Religion isn’t really good or bad; it just is. Wherever there is human society, there will be religious practice. Whether it’s standing up at a baseball game to sing The Star Spangled Banner, promising to tell the truth, the whole truth, and nothing but the truth, so help me God, or standing in line to take the Eucharist from a priest, religion is about ordering our shared life together. It tells us who we are, where we belong, the story that we are all a part of.
This embodied story can be used for all sorts of purposes, both good and evil. The civil rights movement famously employed the power of religious symbolism to bring down Jim Crow. The Plowshares movement uses shocking, apocalyptic imagery to drive home the message that nuclear weapons are sheer insanity. Our shared reservoir of symbols, rituals, and stories have immense power to call us to change.
Most of the time, of course, these signs and symbols are used to preserve the status quo.

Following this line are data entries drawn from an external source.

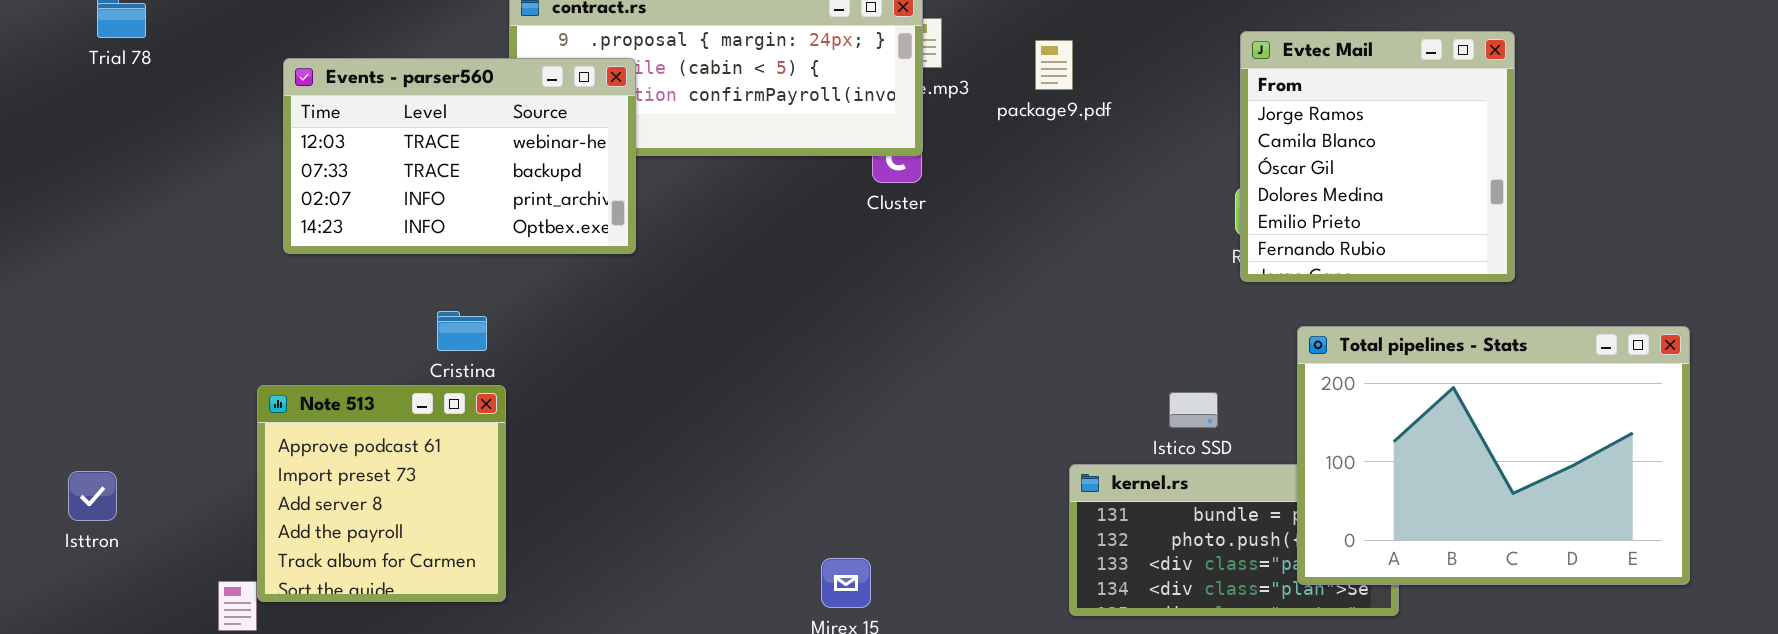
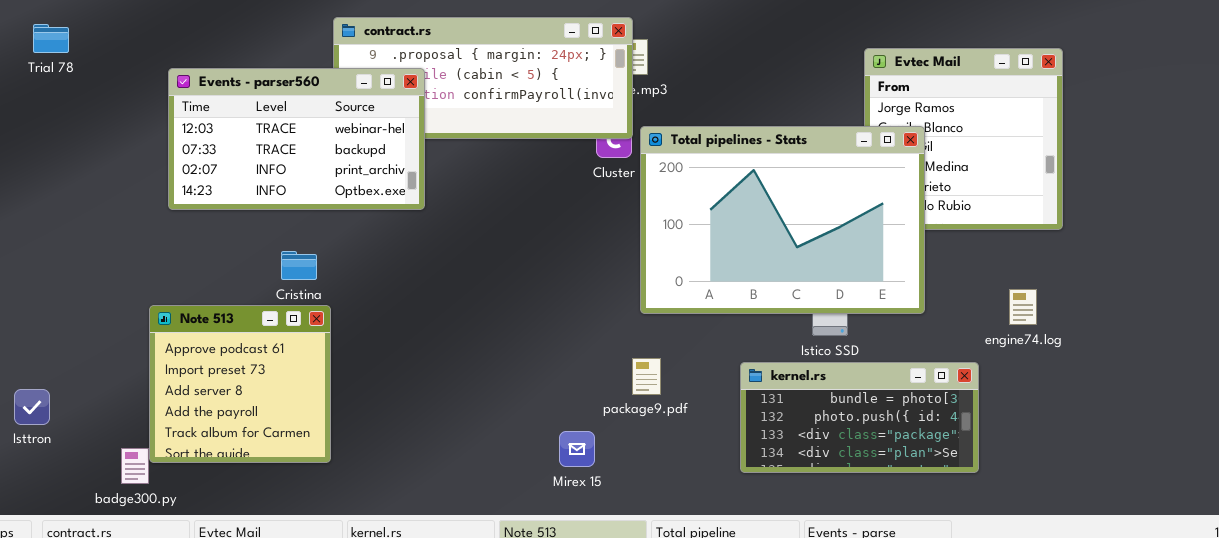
package9.pdf: [1035,40,1073,90] -> [632,358,661,395], moved
Total pipelines - Stats: [1297,326,1690,585] -> [640,126,925,314], moved
Isttron: [68,471,117,521] -> [14,389,50,425], moved

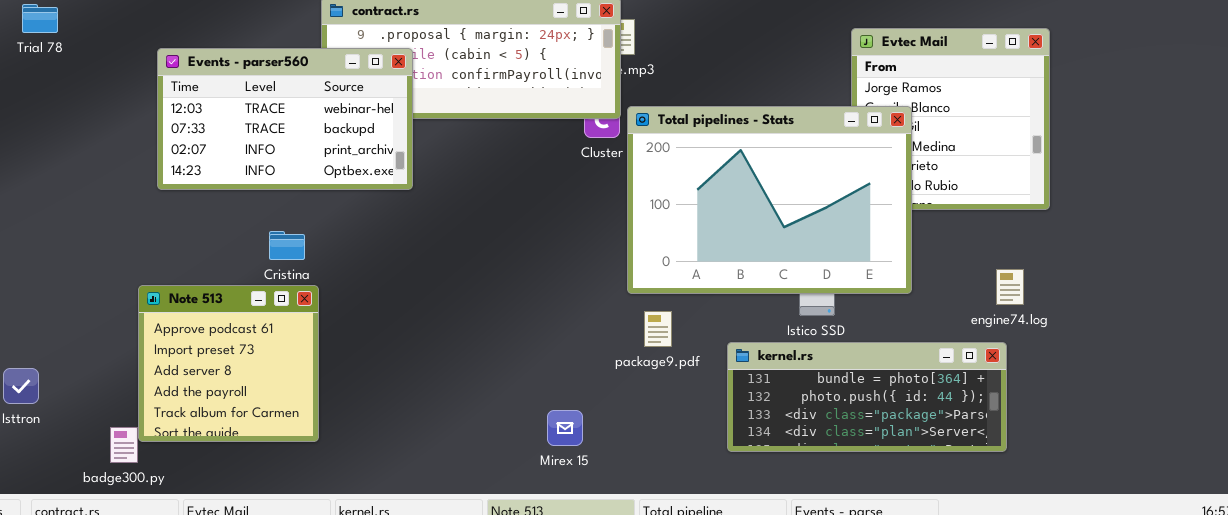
package9.pdf: [632,358,661,395] -> [644,311,672,347], moved
kernel.rs: [740,362,979,473] -> [727,342,1007,452], resized

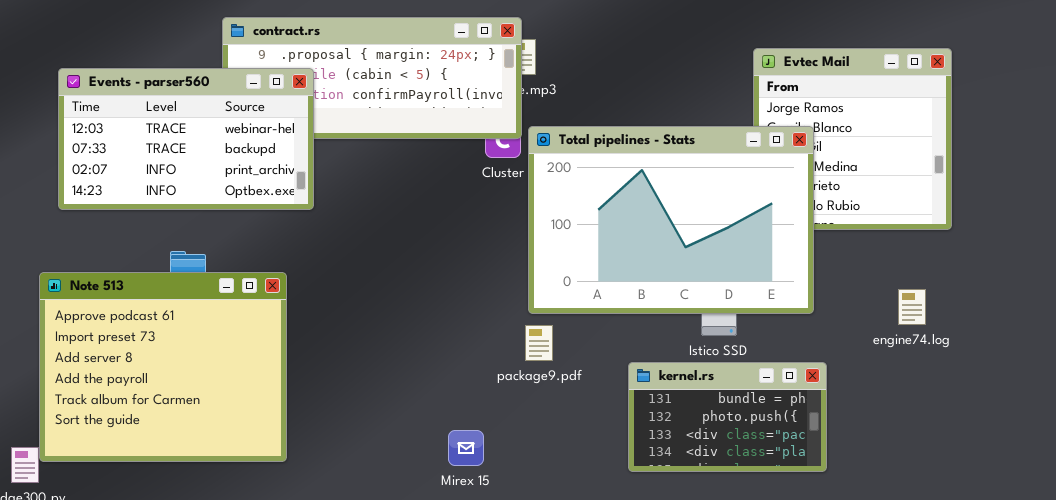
Note 513: [138,285,319,442] -> [39,272,287,462], resized
package9.pdf: [644,311,672,347] -> [525,325,553,361], moved
kernel.rs: [727,342,1007,452] -> [628,362,827,472], resized

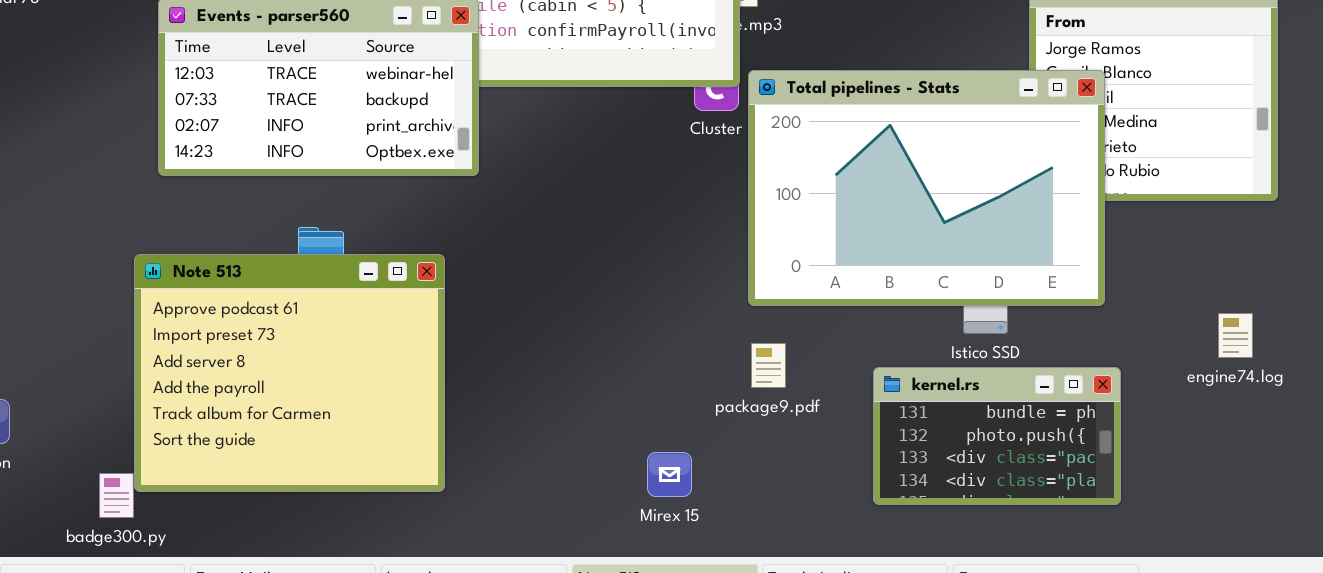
engine74.log: [898,289,926,325] -> [1218,313,1253,358], moved
package9.pdf: [525,325,553,361] -> [751,343,786,388], moved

It would be hard to win an election or launch a war without appealing to the secular gods of freedom, democracy, and prosperity. The most popular use for religion – both spiritual and secular – is to build walls, to define an in-group and out-group, to achieve and maintain power over others.
Jesus has no time for these kinds of religious games. He stands with the prophets, who denounce the religion of death, the false faith that covers up injustice and privileges the powerful. Jesus breaks through the safety glass of our hypocritical rules and regulations, pointing us back to the radical implications of our faith. If we want to remain locked in the squalor of our little ideological prisons, that’s our prerogative. But we’re free to go. Jesus swings the doors wide open.
Do you consider yourself religious? What do you think the relationship is between Jesus and all the rituals, rules, and institutions that have grown up around him in the last 2,000 years? What would our world look like if we actually lived as friends of Jesus, rather than using his memory to create self-justifying systems of certainty?